* **Record list**:
============================================================

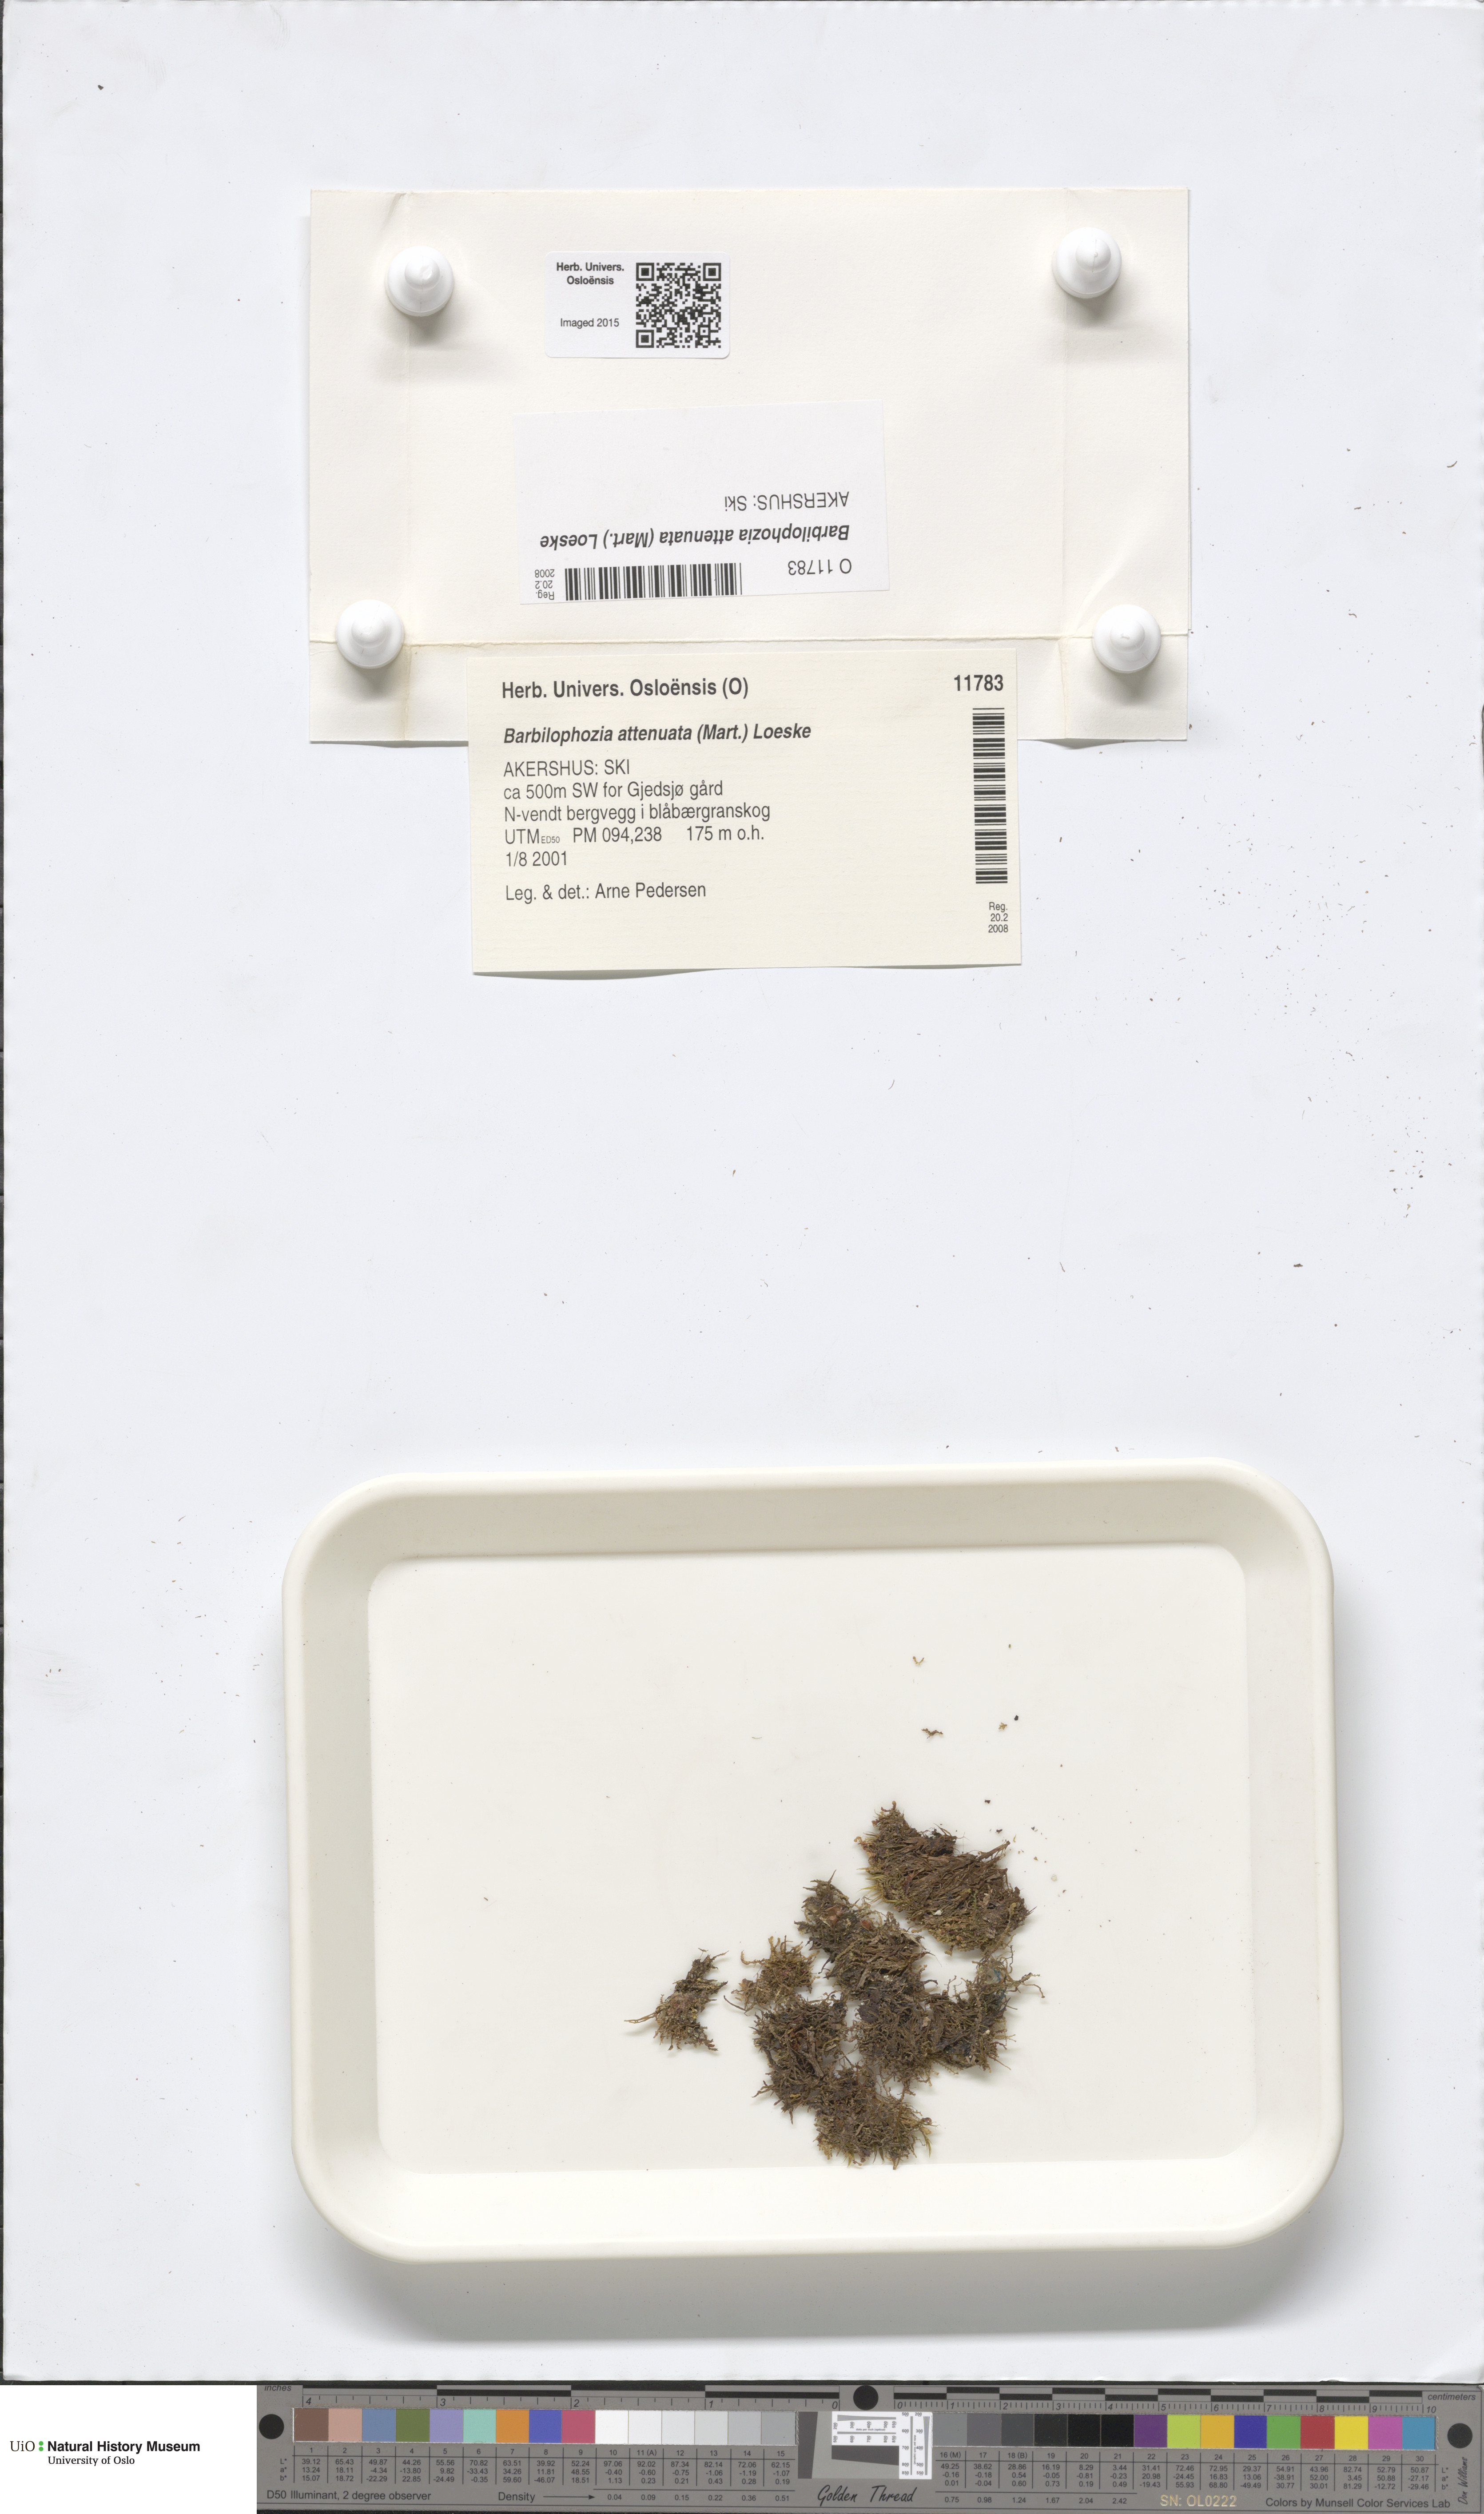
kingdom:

============================================================

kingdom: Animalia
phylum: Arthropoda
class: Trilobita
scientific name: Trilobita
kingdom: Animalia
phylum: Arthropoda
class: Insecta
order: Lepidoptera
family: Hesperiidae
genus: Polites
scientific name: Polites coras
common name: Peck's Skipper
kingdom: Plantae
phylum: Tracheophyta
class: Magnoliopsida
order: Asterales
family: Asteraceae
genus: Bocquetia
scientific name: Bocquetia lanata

============================================================

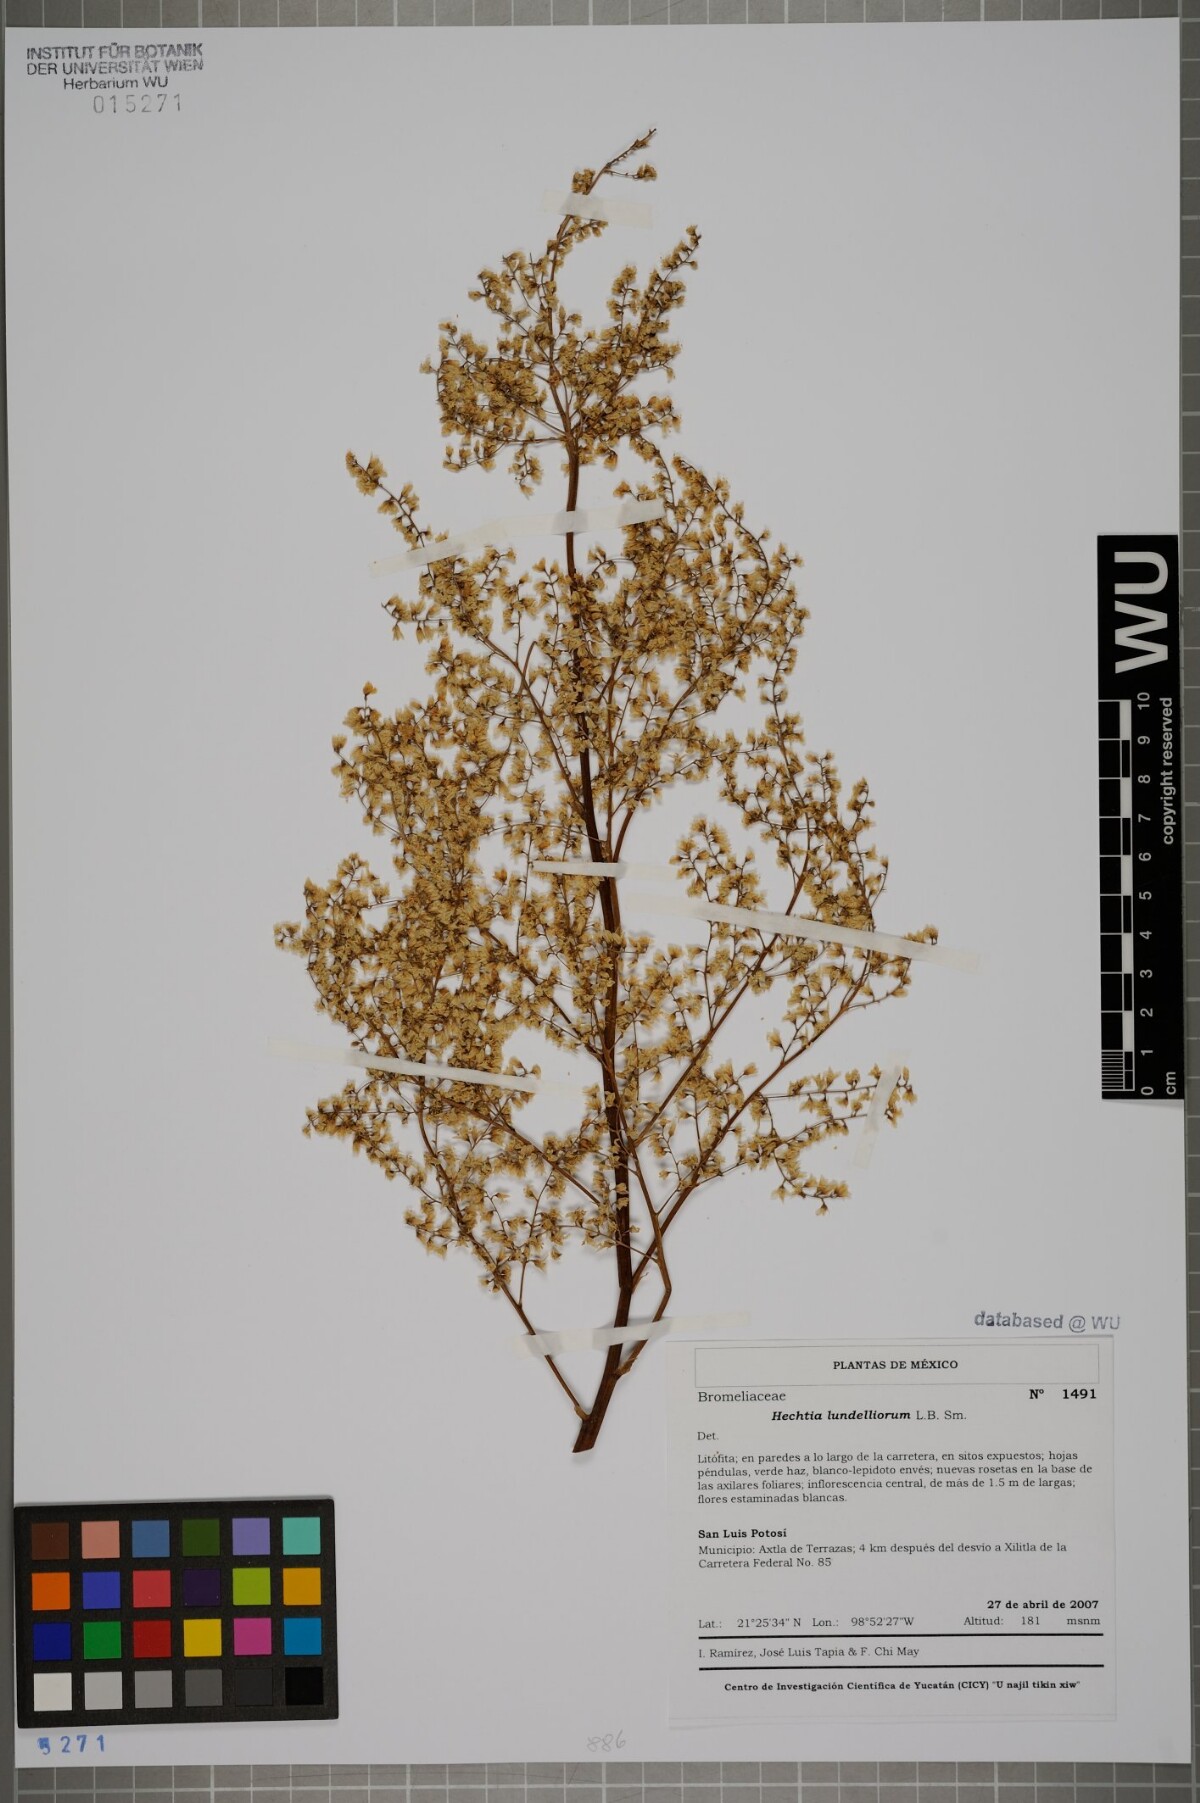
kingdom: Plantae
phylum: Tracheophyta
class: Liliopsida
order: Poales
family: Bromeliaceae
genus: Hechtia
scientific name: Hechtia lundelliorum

============================================================

Please copy the records from the line containing "class: Insecta" through the line containing "genus: Bocquetia", substituting "binomial name" for "scientific name" and leaving everything else unchanged.

* **Solution for this problem**:
class: Insecta
order: Lepidoptera
family: Hesperiidae
genus: Polites
binomial name: Polites coras
common name: Peck's Skipper
kingdom: Plantae
phylum: Tracheophyta
class: Magnoliopsida
order: Asterales
family: Asteraceae
genus: Bocquetia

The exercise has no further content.